Pictures in the entries below are to be left out; otherwise, reproduce exactly the lines from the first through the line containing "right knee: (307, 276)".

Named joint coordinates:

+ + +

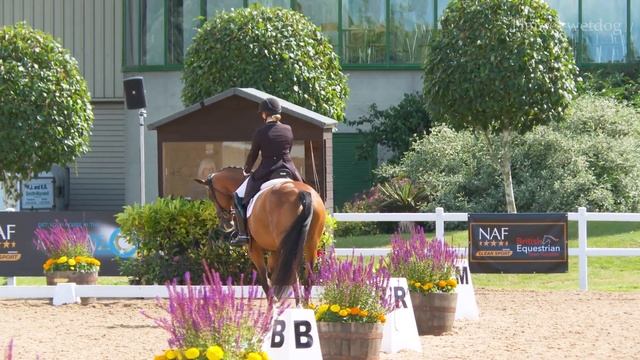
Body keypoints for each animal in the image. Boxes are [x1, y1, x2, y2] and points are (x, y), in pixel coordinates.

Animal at [194, 167, 324, 302]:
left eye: (211, 196)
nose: (227, 224)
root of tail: (302, 193)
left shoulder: (254, 249)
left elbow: (263, 277)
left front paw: (272, 301)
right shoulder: (275, 250)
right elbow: (272, 272)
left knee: (293, 274)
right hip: (311, 244)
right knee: (307, 276)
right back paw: (304, 303)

+ + +

Task solution
Body keypoints for each animal in the image. Boxes are [x1, y1, x2, y2] and points are (x, y), in pixel coordinates.

Animal at [194, 167, 324, 302]:
left eye: (211, 196)
nose: (227, 224)
root of tail: (302, 193)
left shoulder: (254, 249)
left elbow: (263, 277)
left front paw: (272, 301)
right shoulder: (275, 250)
right elbow: (272, 272)
left knee: (293, 274)
right hip: (311, 244)
right knee: (307, 276)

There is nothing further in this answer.